The best thing about life is to experience death. Several ones. With different intensities. Different ways. I smile when I even think about the idea of “she died peacefully in her sleep”. Would that not be immensely ironic? Or would it be fate’s way of finally giving respite?

Why am I talking about death? No. I am talking about life. Different kinds of dying lives.

So, there I was experiencing a few deaths.

Some came stealthily, barefoot, gliding with the ease of a ballerina, leaving me transfixed. Till those harmless shoes magically grew porcupine-sharp hairs and poked me in the eye as the leg raised gracefully like a swan.

Some hit like a hammer. Just a thud leaving me numb. Not a trace of blood.

Some came from behind in a sudden embrace. Surprise! I thrilled with the feel of strong arms encircling my waist…and then the fangs were deep in the back of my neck, poison dripping.
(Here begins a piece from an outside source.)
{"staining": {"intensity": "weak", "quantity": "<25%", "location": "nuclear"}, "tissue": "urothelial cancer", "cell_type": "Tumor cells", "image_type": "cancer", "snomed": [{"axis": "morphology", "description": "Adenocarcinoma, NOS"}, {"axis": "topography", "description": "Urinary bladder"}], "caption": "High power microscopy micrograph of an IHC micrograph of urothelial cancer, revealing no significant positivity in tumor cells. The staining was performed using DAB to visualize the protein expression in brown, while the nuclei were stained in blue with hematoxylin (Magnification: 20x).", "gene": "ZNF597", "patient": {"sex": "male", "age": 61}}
Some came in eyes that looked mellow, inviting. I returned the gaze and the laser beams that penetrated first blinded me and then rendered me immobile and lifeless.

Some came with a searing sword, already blood-soaked. This was the worst. My blood would mix with another’s; my mortality was tied up with another’s. The blade was merely flashed. It did not shine because it was already covered with old blood. Perhaps ageing. Perhaps a past that refused to go. I watched it and did not realise when it was thrust in my stomach.

My womb fell out. A cry came out. It was another birth. Another life. Another reason to die.